The women are told when to get up, when to eat, which television shows they can watch and what kind of books they can read, and they all wear a uniform of khaki button-down shirts and slacks.

They spend every weekday working clerical, factory or maintenance jobs on the prison grounds earning anywhere from 4 cents to $1.15 an hour and are locked down five times a day to be counted.

On weekends, they can watch PG-rated movies. "Stuff like 'Old Yeller,' " said Paula Williams, 38, of Kansas City, Mo., twisting her face in exaggerated disappointment. "I can't wait 'til the day when I can watch action movies again."

Before receiving visitors, inmates are strip-searched.

"Sometimes, I tell my friends not to come see me because I can't handle the searches," said Sara Jane Moore, now 70.

Moore reads national newspapers and two nights a week teaches needlework and cross-stitching. She once won a blue ribbon at the Alameda County Fair for a pillow she designed.

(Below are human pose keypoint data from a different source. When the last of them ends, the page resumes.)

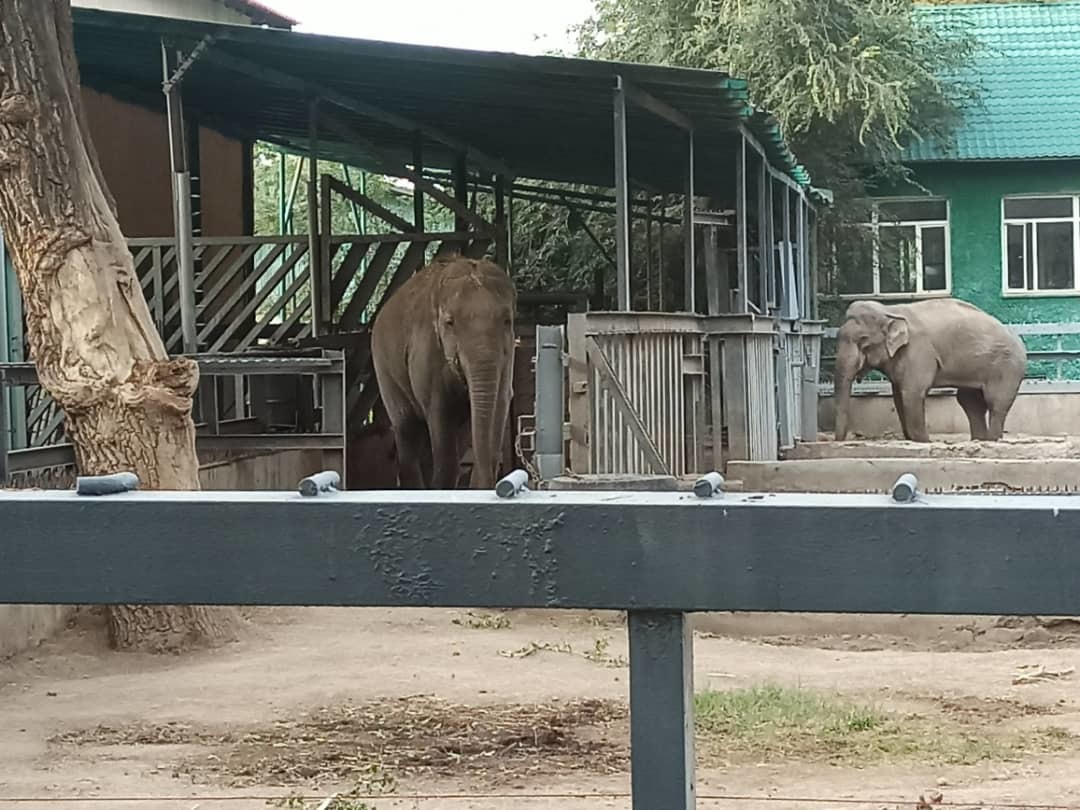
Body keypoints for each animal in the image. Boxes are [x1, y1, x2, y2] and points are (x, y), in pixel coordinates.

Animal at [370, 255, 517, 489]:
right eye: (450, 322)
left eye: (507, 321)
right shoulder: (427, 351)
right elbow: (439, 410)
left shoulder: (508, 355)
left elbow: (501, 401)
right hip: (383, 368)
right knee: (407, 428)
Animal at [833, 298, 1026, 443]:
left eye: (863, 341)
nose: (841, 441)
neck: (889, 310)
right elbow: (899, 395)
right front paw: (914, 440)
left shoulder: (919, 351)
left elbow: (913, 392)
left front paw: (924, 441)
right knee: (970, 402)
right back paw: (979, 440)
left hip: (1007, 366)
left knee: (996, 402)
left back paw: (993, 440)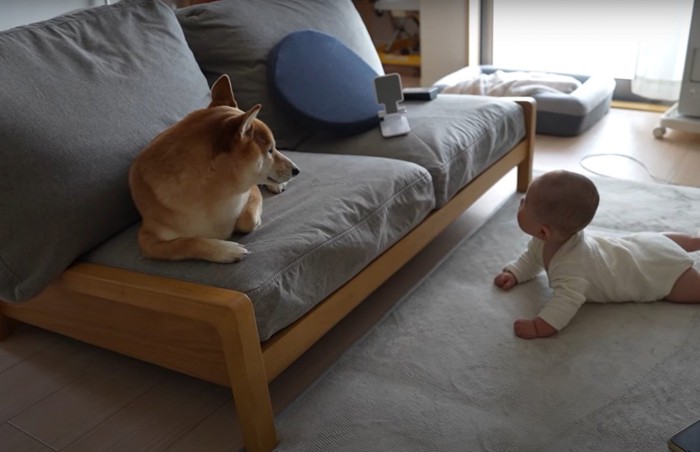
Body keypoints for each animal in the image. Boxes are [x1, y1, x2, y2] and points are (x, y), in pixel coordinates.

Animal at [130, 75, 300, 262]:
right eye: (270, 150)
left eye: (274, 148)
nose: (297, 170)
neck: (216, 193)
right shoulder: (147, 241)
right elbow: (188, 243)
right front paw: (226, 251)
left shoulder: (249, 190)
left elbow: (247, 220)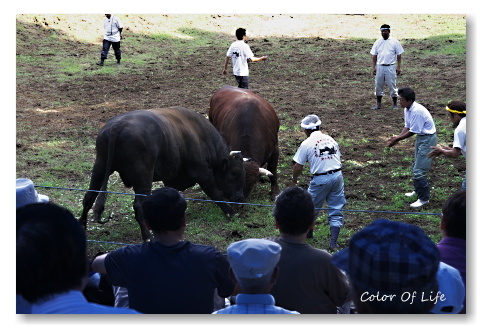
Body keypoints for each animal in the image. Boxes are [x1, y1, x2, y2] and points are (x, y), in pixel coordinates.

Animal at [79, 107, 244, 241]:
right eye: (235, 172)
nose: (240, 198)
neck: (198, 134)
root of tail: (118, 125)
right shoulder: (203, 173)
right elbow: (215, 193)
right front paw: (230, 213)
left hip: (100, 168)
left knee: (89, 197)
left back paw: (82, 228)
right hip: (143, 177)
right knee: (138, 205)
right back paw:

Others knit baby clothes and blankets that are donated to poor children at Christmas.

Self-improvement programs -- like drug rehabilitation, parenting and classes for high school diplomas -- are always crowded.

Other courses, like meditation, relaxation, art and knitting, help ease stress.

"We try to encourage the women," Reese said. "This is an opportunity for them to turn their lives around, and hopefully when they return to the community they won't return to a life of crime."

Williams, jailed for four years on a drug conspiracy charge, has successfully finished the 500-hour drug abuse program. She sings in the prison church choir. She is scheduled for release August 6.

"I've been praying to the Lord to help me stay focused," she said, flashing a wide smile. "We have racquetball, tennis and weight lifting. We can watch movies. I sing. But this is no clubhouse."